Vent’anni fa, il 20 ottobre 1995, moriva Riccardo Carapellese, un grande ed estroso attaccante che, conscio del proprio valore, ha frequentemente cambiato squadra alla ricerca del giusto palcoscenico ove poter avere il desiderato risalto professionale.
Attaccante esterno di “piccole dimensioni” come usa ai tempi (è alto un metro e sessantotto), guizzante, dal dribbling imprevedibile e con un controllo di palla proverbiale, è anche un buon goleador, ma solo da distanza ravvicinata, non essendo dotato di un tiro potente. Gli scatti improvvisi, le doti funamboliche e le sue serpentine ubriacanti fanno innamorare il pubblico e “Carappa”, questo è il suo soprannome, è anche un assiduo frequentatore della maglia Azzurra, uno dei pochi schierati in campo nel blocco di dieci giocatori del Grande Torino.
Il suo frequente cambiare casacca, ha forse alla base un miscuglio tra la sua volontà di protagonismo, il fatto che talvolta dimentichi che il calcio è un gioco di squadra e un certo dongiovannismo che ne incrementa sensibilmente le conquiste muliebri ma riduce la sua efficienza agonistica. Cresce nelle giovanili del Torino, ma diventa professionista nel 1942 a Spezia, in Serie B, poi gioca a Casale, Vigevano, Como e Novara. Ancora chiuso dai mostri sacri in maglia granata, esordisce in Serie A col Milan, dove resta tre anni, tornando a Torino solo per la rifondazione di quella squadra dopo la tragedia di Superga. Tre anni di Toro e nel 1952/53 arriva finalmente alla Juventus, ma come in un film già visto, ci resta una sola stagione.

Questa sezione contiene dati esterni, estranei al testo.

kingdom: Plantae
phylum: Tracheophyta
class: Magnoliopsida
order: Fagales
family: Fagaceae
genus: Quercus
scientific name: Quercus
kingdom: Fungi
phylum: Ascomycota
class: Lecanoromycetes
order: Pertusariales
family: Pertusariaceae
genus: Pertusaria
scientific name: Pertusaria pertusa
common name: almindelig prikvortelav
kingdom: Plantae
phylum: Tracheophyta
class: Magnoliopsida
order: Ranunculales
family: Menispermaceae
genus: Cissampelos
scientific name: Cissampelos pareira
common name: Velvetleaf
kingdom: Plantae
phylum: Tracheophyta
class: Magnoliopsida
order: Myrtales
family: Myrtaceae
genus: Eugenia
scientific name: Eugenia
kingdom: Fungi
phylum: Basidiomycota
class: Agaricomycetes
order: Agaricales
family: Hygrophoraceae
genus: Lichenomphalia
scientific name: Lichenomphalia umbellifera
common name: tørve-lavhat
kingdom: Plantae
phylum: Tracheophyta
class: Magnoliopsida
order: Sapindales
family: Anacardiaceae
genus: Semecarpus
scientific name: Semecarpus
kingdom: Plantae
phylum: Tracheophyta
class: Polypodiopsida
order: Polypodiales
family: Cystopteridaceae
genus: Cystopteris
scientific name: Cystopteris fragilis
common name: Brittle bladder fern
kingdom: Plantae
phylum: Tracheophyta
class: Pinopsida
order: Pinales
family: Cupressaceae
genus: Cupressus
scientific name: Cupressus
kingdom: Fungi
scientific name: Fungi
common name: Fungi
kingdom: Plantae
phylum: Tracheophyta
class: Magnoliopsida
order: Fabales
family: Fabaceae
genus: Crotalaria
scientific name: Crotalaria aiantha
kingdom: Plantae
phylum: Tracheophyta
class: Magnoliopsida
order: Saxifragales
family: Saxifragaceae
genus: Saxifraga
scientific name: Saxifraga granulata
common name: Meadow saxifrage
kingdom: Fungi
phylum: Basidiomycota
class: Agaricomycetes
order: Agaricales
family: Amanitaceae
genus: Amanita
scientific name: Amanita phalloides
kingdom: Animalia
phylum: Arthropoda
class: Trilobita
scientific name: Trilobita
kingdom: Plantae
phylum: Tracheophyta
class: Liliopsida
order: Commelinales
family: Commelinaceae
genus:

In bianconero fa la riserva di altri mostri sacri come le ali Muccinelli e Praest, talvolta sostituisce il centravanti Vivolo. Alla Juventus, pur non essendo una prima scelta dell’allenatore Sarozi, colleziona comunque diciassette presenze e segna nove reti, contribuendo al secondo posto finale in campionato. Dai bianconeri passa ai rossoblù genoani per quattro stagioni, poi scende in Serie B, due stagioni al Catania, prima di iniziare la carriera di allenatore. Dopo due anni di guida tecnica sulle panchine del Finale Ligure e della Sammargheritese va quindi alla Ternana, con la quale torna in campo, disputando le ultime tre gare della sua carriera nomade.
La Juventus che Carapellese incontra è una signora squadra reduce dal suo nono scudetto, piena di grandi campioni: Viola, Corradi, Mari, Parola, Muccinelli, John Hansen, Boniperti e Praest. Anche se il giocare con loro lo esalta, tanto da essere spesso tra i migliori in campo, il fatto di non trovare tutto lo spazio che vorrebbe lo fa lamentare spesso con i giornalisti. A Torino, però, allora come oggi, le notizie “interne” che escono sulla stampa non sono gradite, e questo è un fatto che certamente favorisce il passaggio di Riccardo Carapellese al Genoa dopo una sola stagione. Per inciso, quella Juventus che si classifica “solo” seconda a due punti dall’Inter, è una Juve che con settantatré reti ha il miglior attacco del torneo e che, con l’otto a zero di Juventus-Fiorentina, scrive un altro record nel suo libro dei primati: due delle reti sono proprio di Riccardo Carapellese.